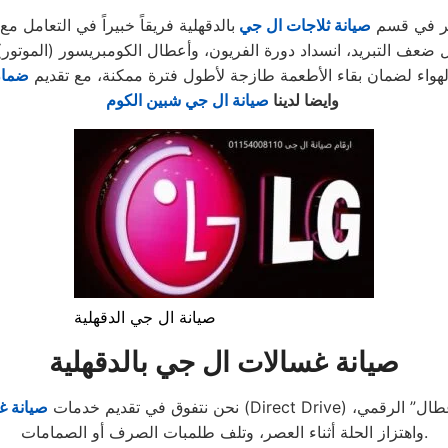
وفر في قسم
صيانة ثلاجات ال جي
الهواء لضمان بقاء الأطعمة طازجة لأطول فترة ممكنة، مع تقديم
ضمان
وايضا لدينا
صيانة ال جي شبين الكوم
صيانة ال جي الدقهلية
صيانة غسالات ال جي بالدقهلية
نحن نتفوق في تقديم خدمات
صيانة غ
واهتزاز الحلة أثناء العصر، وتلف طلمبات الصرف أو الصمامات.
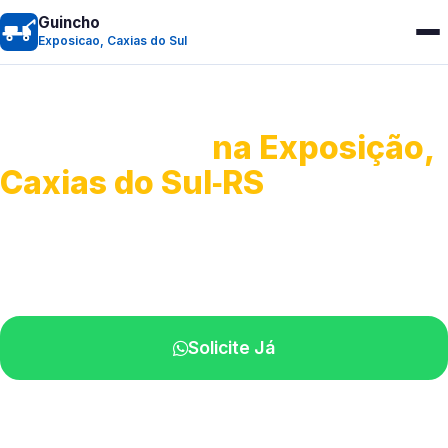
Guincho
Exposicao, Caxias do Sul
Guincho 24h
na Exposição,
Caxias do Sul‑RS
Atendimento para remoção veicular.
Profissionais atuando na sua região.
Solicite Já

◇ ◇ ◇ ◇ ◇ ◇ ◇

Required work: Search the entries for the word "تقديم", then list each line that holds it.

Finished task:
الهواء لضمان بقاء الأطعمة طازجة لأطول فترة ممكنة، مع تقديم
نحن نتفوق في تقديم خدمات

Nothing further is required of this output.